_TEXTO DE LEITURA_
- - - - -
Programas humorísticos entram na mira do Ministério Público
Respondendo à representação do movimento GLBTT, a procuradoria Regional dos Direitos do Cidadão do DF deve entrar com ação na Justiça contra o programa “Zorra Total”, da Rede Globo. Rede Gazeta já retirou Sérgio Mallandro do ar. Por Jonas Valente, na Agência Carta Maior, 17/3/2006
 


Personagens com orientações sexuais diversas da heterossexualidade sempre estiveram presentes nos quadros de programas humorísticos veiculados na TV brasileira. Expostos ao ridículo e representados como figuras pitorescas e 'não-normais', a representação de gays, lésbicas, bissexuais, transexuais e transgêneros sempre foi opção de riso fácil nesses programas. Exemplos clássicos são o 'Seu Peru', do show global “Escolinhas do Professor Raimundo” e a lésbica “Tonhão”, interpretada pela atriz Cláudia Raia no programa 'TV Pirata'. 

Para que essas imagens distorcidas não se tornem eternas, o movimento GLBTT tem intensificado, nos últimos anos, a crítica às representações disseminadas pelas telas da TV. A crítica foi parar na Justiça. Iniciativa recente e de grande repercussão, a ação (leia quadro sobre o histórico no segmento final desta matéria) contra o programa “Tardes Quentes”, da Rede TV!, comandado pelo humorista João Kléber, levou à retirada da programação do ar e à veiculação de direito de resposta produzido pelas entidades signatárias da ação. Dando continuidade ao processo de fiscalização de conteúdos discriminatórios na televisão, o alvo do movimento GLBTT, desta vez, são os programas “Zorra Total”, da Rede Globo, e “Sérgio Mallandro”, da TV Gazeta.
- - - - -
_MATERIAL FORNECIDO_
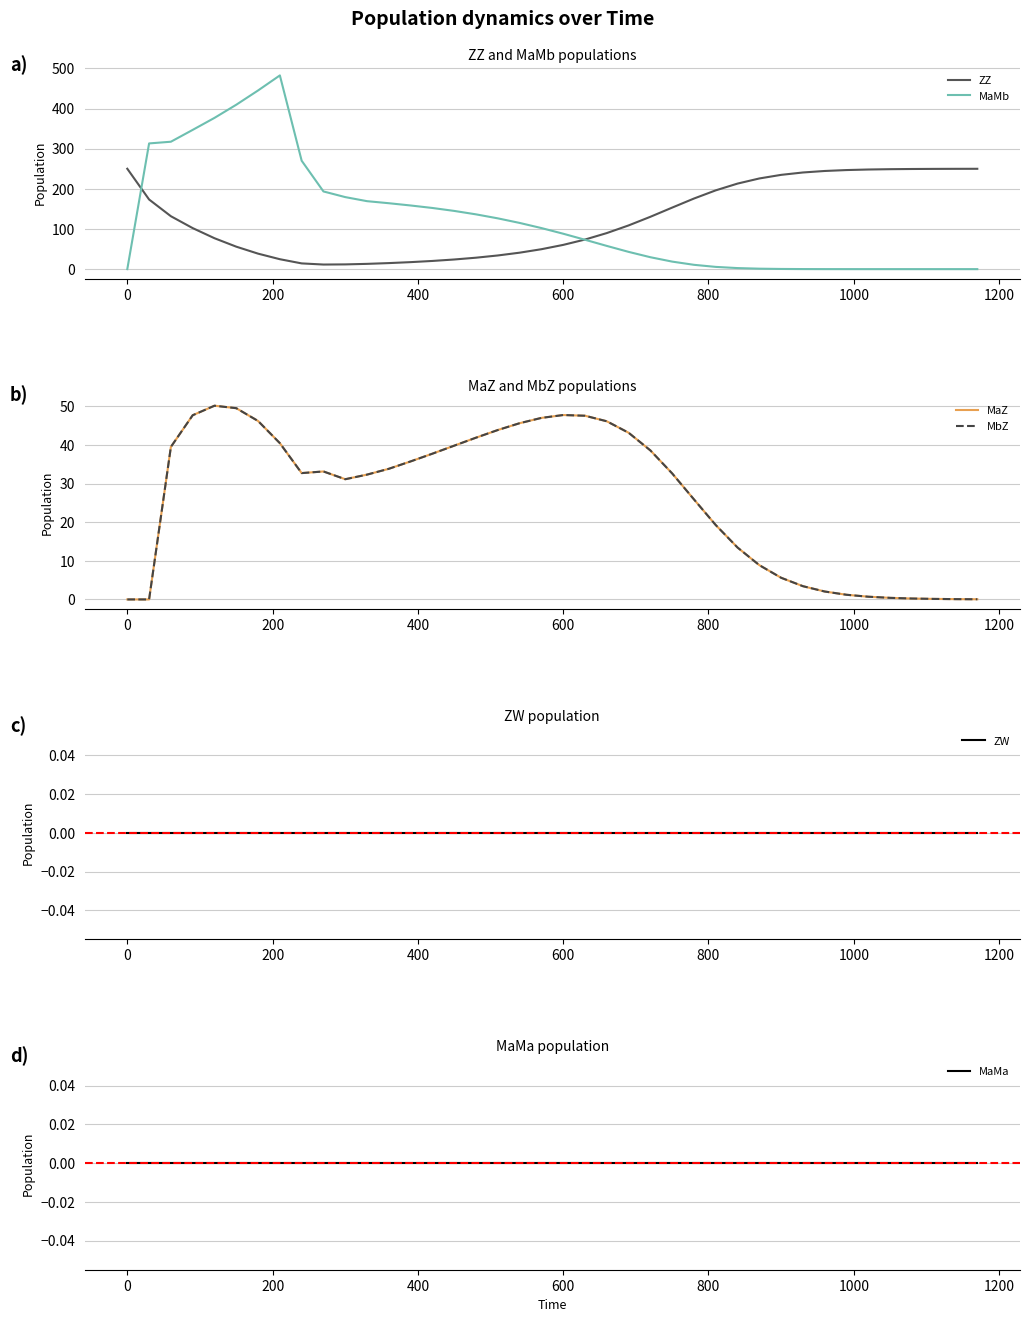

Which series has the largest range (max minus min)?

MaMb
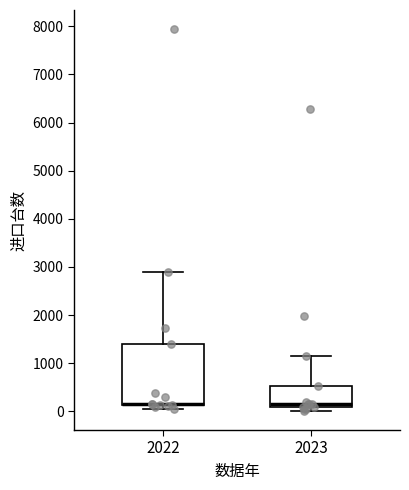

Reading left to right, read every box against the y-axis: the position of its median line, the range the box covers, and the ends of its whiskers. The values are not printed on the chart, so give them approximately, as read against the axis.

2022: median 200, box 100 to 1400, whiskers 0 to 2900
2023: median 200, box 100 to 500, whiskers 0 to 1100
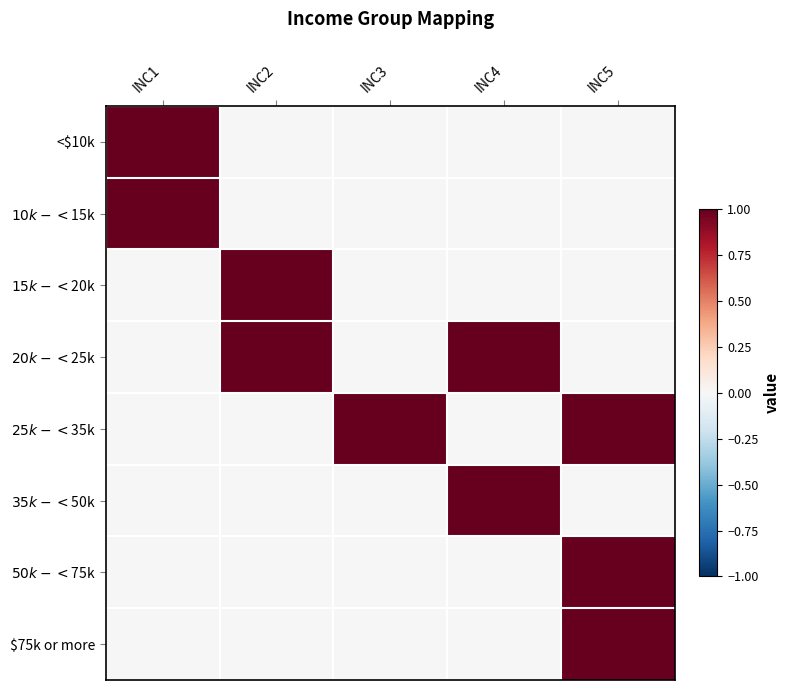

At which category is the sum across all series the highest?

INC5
- - - - -
_TAREFA_
Pode reescrever o trecho do texto sobre programas humorísticos de "Personagens com orientações" até "programa 'TV Pirata'.", inclusive, trocando "riso fácil" por "humor barato"? Não é preciso consultar o material.

_RESPOSTA DA TAREFA_
Personagens com orientações sexuais diversas da heterossexualidade sempre estiveram presentes nos quadros de programas humorísticos veiculados na TV brasileira. Expostos ao ridículo e representados como figuras pitorescas e 'não-normais', a representação de gays, lésbicas, bissexuais, transexuais e transgêneros sempre foi opção de humor barato nesses programas. Exemplos clássicos são o 'Seu Peru', do show global “Escolinhas do Professor Raimundo” e a lésbica “Tonhão”, interpretada pela atriz Cláudia Raia no programa 'TV Pirata'.